→ **REQUIREMENT A**
In the listing, retype the stretch from the line containing "filing and record" through the line containing "Nepal’s anti-corruption commission", both included, and leave out the pictures.

→ **TEXT SHOWN**
Interestingly, our numerous “crystal balls” from which we attempt to predict the future don’t always work. Modern statistical sampling and analysis have their limitations.

The toughest part is selecting what’s called a representative sample. This is the most critical part of the whole operation. Get this wrong and it doesn’t really matter what you do after that. The errors are already built in.

It’s too expensive to try to talk to everyone, so the pollsters try to get a small sample group, a scaled-down representation of the entire population. For an election, it has to include Democrats, Republicans, independents and everybody else in the right proportions.

Even if you get this right, there are all kinds of other variables that can skew your answers. For instance, are the questions constructed in such a way as to encourage one answer over another? Breaking news in the middle of the survey could affect the answers collected after the news breaks, but no one goes back to see if earlier respondents might have changed their minds.

Building a truly representative sample is also the most difficult part. We all have biases whether we realize it or not. Are the researchers trying to get a sample that will give them the real answers or just the ones they want to hear? We may be aware of our conscious biases, but our subconscious biases are far less obvious to us. We may think we’re trying to get the real answers but might be inadvertently skewing the results.

→ **REQUIREMENT B**
Answer these questions from the text on polling samples:
(i) According to the text, what is the toughest part of the process?
(ii) Why do pollsters use a small sample group instead of talking to everyone?
(iii) Which kind of biases does the text say are far less obvious to us?

→ **THE DATA**
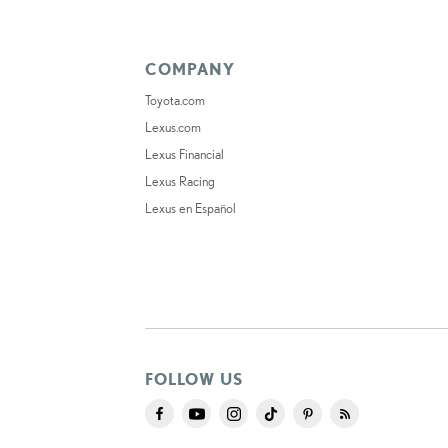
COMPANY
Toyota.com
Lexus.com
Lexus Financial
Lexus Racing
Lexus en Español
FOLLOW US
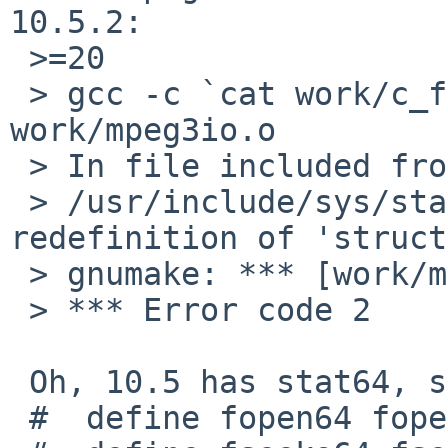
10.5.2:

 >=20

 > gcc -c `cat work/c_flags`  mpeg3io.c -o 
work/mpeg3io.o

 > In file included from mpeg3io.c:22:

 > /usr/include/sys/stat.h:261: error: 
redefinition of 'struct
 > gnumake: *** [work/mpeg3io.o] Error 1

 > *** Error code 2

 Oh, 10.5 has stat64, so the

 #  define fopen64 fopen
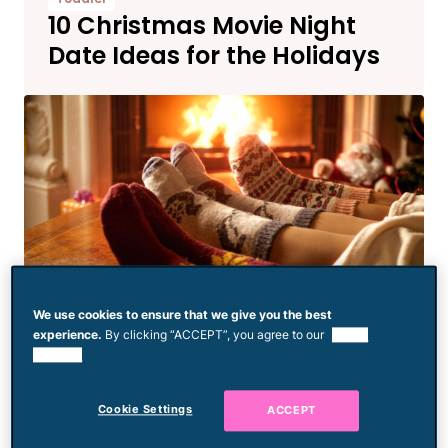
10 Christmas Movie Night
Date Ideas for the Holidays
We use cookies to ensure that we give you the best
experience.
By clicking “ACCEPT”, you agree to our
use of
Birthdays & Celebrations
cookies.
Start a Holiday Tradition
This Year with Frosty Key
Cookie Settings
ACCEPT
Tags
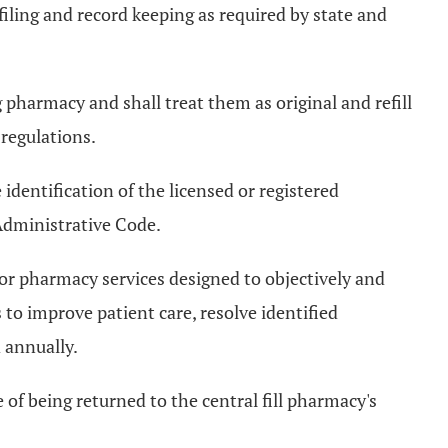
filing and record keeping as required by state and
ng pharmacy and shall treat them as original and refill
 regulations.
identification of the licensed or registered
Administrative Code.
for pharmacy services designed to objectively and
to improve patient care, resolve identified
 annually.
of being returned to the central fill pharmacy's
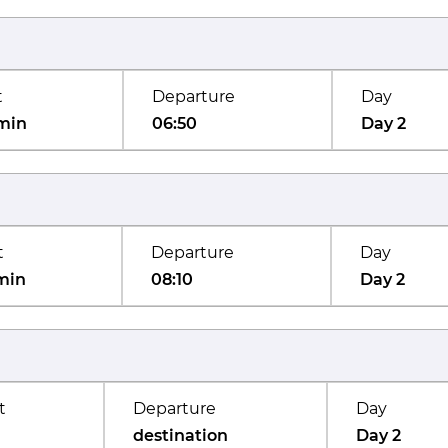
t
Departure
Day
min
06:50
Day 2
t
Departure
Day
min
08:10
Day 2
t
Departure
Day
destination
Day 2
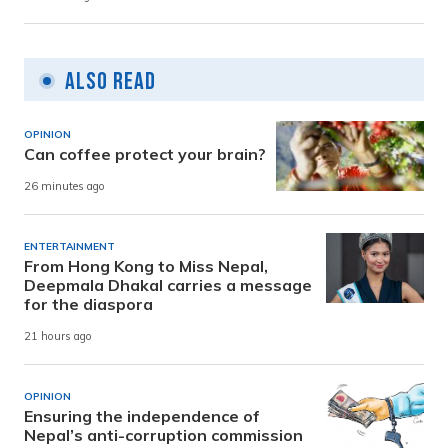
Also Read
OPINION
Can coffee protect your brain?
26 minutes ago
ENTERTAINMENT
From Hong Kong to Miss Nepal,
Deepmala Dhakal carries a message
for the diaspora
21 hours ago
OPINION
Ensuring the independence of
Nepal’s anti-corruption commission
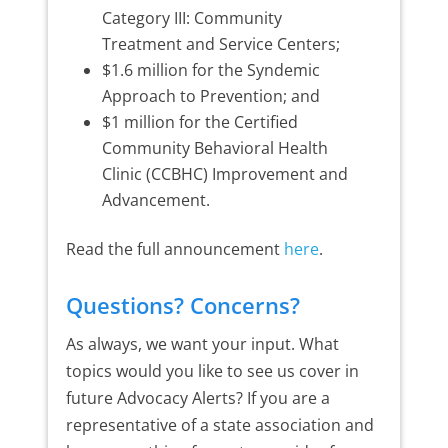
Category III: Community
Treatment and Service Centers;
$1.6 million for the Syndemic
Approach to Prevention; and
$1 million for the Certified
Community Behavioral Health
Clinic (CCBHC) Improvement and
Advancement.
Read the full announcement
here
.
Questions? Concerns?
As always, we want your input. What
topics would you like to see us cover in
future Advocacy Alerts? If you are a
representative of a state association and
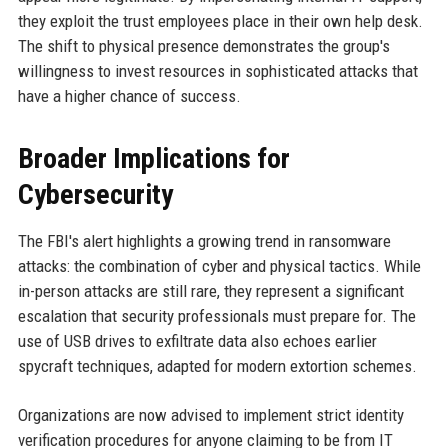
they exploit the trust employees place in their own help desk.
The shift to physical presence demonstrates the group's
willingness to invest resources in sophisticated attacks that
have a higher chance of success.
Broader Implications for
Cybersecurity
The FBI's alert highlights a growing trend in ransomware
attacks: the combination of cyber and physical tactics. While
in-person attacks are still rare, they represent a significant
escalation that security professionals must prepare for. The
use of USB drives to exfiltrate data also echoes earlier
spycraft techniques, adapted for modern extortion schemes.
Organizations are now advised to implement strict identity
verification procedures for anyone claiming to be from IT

→ **YOUR RESPONSE A**
filing and record keeping as required by state and
ng pharmacy and shall treat them as original and refill
 regulations.
identification of the licensed or registered
Administrative Code.
for pharmacy services designed to objectively and
to improve patient care, resolve identified
 annually.
of being returned to the central fill pharmacy's
t
Departure
Day
min
06:50
Day 2
t
Departure
Day
min
08:10
Day 2
t
Departure
Day
destination
Day 2
Also Read
OPINION
Can coffee protect your brain?
26 minutes ago
ENTERTAINMENT
From Hong Kong to Miss Nepal,
Deepmala Dhakal carries a message
for the diaspora
21 hours ago
OPINION
Ensuring the independence of
Nepal’s anti-corruption commission

→ **YOUR RESPONSE B**
(i) Selecting a representative sample.
(ii) It is too expensive to talk to everyone.
(iii) Subconscious biases.